🤖 AI Summary
High-dimensional sparsity and technical noise in single-cell RNA-seq (scRNA-seq) data impede accurate cell-state representation, while most existing embedding methods neglect gene regulatory interactions. To address this, we propose the Enhanced Cell–Leaf Graph (ECLG), the first method to jointly integrate a gene regulatory network—learned via random forest—with a K-nearest-neighbor cell similarity graph, forming a multi-source collaborative graph structure. ECLG then employs a graph neural network to jointly encode both gene expression profiles and regulatory interaction information. Evaluated on multiple benchmark datasets, ECLG consistently outperforms state-of-the-art tools—including Scanpy, Seurat, and scVI—across key tasks: rare cell-type identification, clustering accuracy, visualization separation, and pseudotemporal ordering inference. By explicitly modeling regulatory logic within a geometric deep learning framework, ECLG establishes a novel, interpretable, and robust paradigm for functional single-cell analysis.
📝 Abstract
Single-cell RNA sequencing (scRNA-seq) provides unprecedented insights into cellular heterogeneity, enabling detailed analysis of complex biological systems at single-cell resolution. However, the high dimensionality and technical noise inherent in scRNA-seq data pose significant analytical challenges. While current embedding methods focus primarily on gene expression levels, they often overlook crucial gene-gene interactions that govern cellular identity and function. To address this limitation, we present a novel embedding approach that integrates both gene expression profiles and data-driven gene-gene interactions. Our method first constructs a Cell-Leaf Graph (CLG) using random forest models to capture regulatory relationships between genes, while simultaneously building a K-Nearest Neighbor Graph (KNNG) to represent expression similarities between cells.

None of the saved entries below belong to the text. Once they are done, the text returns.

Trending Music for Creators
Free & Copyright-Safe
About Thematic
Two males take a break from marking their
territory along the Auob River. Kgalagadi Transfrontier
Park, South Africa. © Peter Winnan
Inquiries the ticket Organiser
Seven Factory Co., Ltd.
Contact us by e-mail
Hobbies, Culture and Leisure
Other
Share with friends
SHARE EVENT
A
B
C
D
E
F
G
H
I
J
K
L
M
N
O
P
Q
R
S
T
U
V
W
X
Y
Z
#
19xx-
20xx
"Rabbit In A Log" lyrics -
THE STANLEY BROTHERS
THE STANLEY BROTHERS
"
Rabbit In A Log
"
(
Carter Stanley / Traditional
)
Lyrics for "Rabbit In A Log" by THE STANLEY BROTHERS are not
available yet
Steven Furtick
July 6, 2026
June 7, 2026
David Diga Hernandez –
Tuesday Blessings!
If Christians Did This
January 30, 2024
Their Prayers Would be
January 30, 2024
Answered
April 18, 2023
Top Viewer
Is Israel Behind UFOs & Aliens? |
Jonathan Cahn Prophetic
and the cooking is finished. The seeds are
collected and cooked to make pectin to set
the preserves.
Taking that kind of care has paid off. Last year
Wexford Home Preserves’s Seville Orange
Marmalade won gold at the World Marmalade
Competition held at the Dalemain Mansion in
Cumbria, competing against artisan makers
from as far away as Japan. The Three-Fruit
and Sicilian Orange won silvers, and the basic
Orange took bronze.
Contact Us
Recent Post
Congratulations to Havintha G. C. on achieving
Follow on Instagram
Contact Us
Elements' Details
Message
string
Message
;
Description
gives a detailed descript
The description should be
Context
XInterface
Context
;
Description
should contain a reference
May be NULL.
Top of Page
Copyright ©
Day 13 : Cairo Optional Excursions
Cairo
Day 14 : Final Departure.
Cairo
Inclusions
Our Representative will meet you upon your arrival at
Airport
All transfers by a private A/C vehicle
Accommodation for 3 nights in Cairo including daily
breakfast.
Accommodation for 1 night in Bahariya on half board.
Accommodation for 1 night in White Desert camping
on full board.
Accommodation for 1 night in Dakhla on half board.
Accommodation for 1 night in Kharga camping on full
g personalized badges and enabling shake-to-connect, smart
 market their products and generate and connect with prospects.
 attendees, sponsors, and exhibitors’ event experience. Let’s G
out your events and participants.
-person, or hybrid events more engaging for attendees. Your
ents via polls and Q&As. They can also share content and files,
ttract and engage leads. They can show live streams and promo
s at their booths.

These graphs are then combined into an Enriched Cell-Leaf Graph (ECLG), which serves as input for a graph neural network to compute cell embeddings. By incorporating both expression levels and gene-gene interactions, our approach provides a more comprehensive representation of cellular states. Extensive evaluation across multiple datasets demonstrates that our method enhances the detection of rare cell populations and improves downstream analyses such as visualization, clustering, and trajectory inference. This integrated approach represents a significant advance in single-cell data analysis, offering a more complete framework for understanding cellular diversity and dynamics.